> EXERCISE BRIEF
Filter the records below down to lines containing "front".

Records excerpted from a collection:
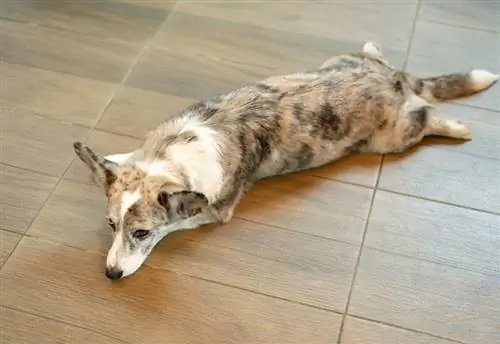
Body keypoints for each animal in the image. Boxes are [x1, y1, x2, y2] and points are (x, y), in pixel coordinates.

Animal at [72, 41, 498, 280]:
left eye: (143, 233)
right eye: (110, 224)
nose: (110, 275)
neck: (170, 157)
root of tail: (396, 78)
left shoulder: (214, 210)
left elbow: (179, 219)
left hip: (390, 138)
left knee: (425, 115)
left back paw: (455, 126)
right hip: (339, 61)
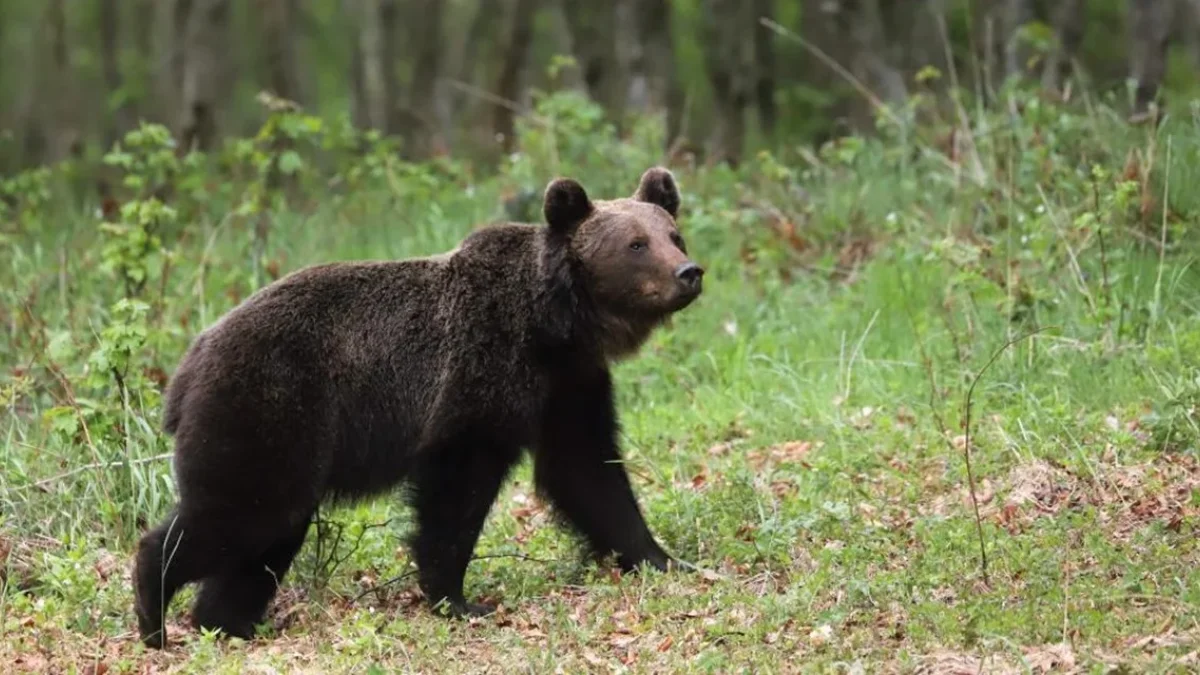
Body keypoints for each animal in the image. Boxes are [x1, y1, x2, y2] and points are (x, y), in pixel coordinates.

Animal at [133, 164, 700, 648]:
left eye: (672, 234)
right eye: (636, 244)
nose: (688, 272)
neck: (555, 323)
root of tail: (188, 364)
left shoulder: (568, 385)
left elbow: (589, 473)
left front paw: (663, 559)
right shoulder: (479, 376)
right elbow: (456, 490)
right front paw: (458, 598)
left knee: (267, 534)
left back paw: (229, 621)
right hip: (267, 405)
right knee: (238, 511)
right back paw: (153, 609)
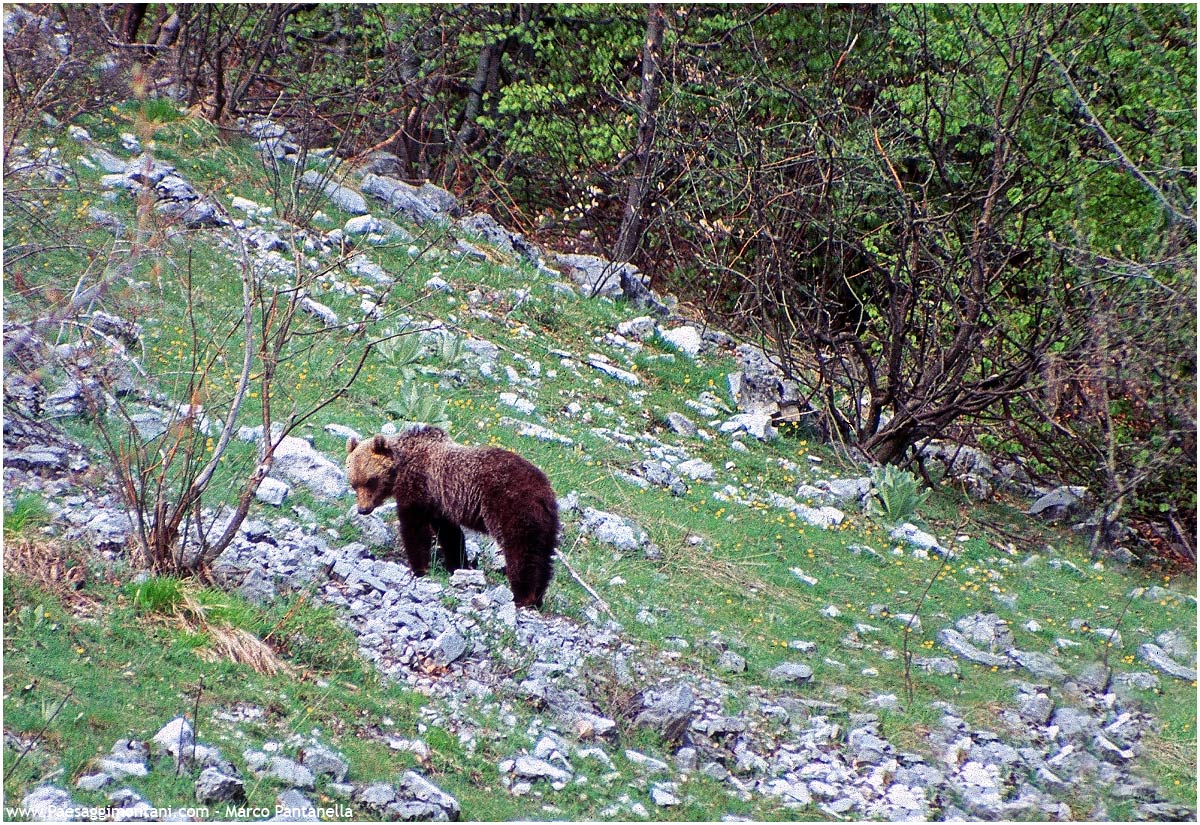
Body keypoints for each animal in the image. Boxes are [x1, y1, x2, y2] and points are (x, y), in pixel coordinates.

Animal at [346, 426, 558, 609]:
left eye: (370, 480)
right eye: (353, 483)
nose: (363, 509)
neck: (401, 465)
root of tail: (543, 490)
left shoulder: (419, 487)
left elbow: (415, 528)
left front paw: (418, 568)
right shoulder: (440, 501)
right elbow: (450, 534)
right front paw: (458, 565)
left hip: (509, 507)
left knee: (520, 551)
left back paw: (523, 596)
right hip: (546, 523)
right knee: (543, 556)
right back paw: (538, 596)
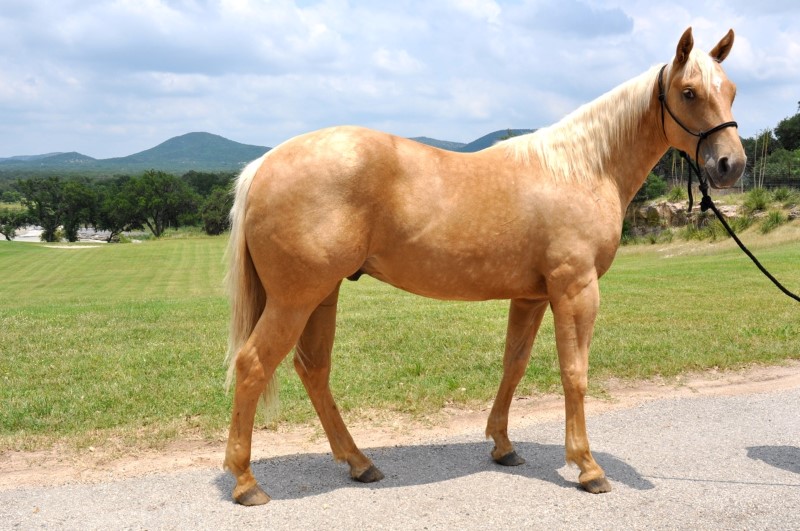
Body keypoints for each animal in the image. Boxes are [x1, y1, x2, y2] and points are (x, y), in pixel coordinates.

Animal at [223, 28, 744, 508]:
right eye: (689, 92)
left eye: (733, 89)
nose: (730, 165)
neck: (580, 169)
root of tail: (263, 164)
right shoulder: (575, 289)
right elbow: (574, 372)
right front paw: (588, 467)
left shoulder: (532, 295)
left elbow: (514, 364)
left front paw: (503, 446)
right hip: (296, 298)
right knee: (253, 365)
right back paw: (247, 483)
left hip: (323, 294)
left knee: (313, 369)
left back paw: (359, 463)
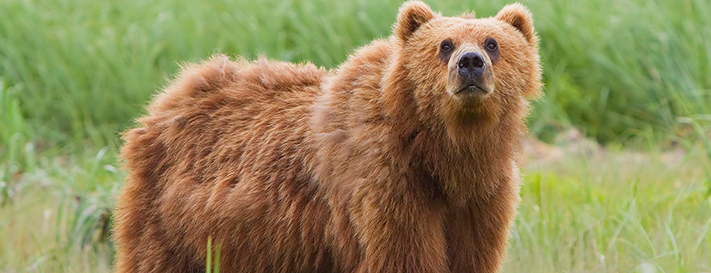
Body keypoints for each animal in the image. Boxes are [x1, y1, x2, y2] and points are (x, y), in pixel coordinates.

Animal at [114, 1, 544, 270]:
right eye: (445, 44)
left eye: (493, 43)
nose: (470, 63)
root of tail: (171, 94)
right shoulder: (387, 186)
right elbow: (404, 255)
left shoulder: (482, 198)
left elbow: (472, 254)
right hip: (173, 220)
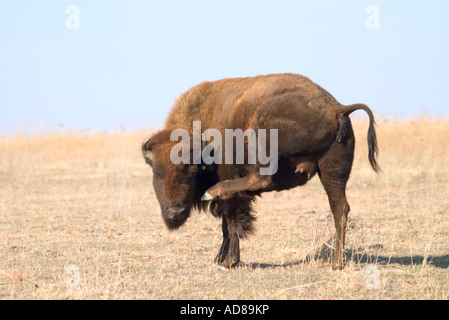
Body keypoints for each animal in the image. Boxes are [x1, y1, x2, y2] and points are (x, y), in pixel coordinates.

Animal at [143, 73, 378, 270]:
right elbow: (226, 225)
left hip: (261, 134)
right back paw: (337, 263)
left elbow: (232, 223)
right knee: (340, 209)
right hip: (332, 171)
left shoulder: (231, 187)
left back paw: (213, 191)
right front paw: (221, 258)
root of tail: (337, 108)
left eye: (192, 171)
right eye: (157, 173)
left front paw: (229, 261)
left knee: (261, 178)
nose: (175, 212)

> ANSWER TO THIS PROBLEM
left front paw: (663, 559)
right front paw: (458, 598)
left front paw: (418, 568)
right front paw: (458, 565)
right front paw: (588, 467)
left front paw: (503, 446)
right front paw: (221, 258)
left front paw: (229, 261)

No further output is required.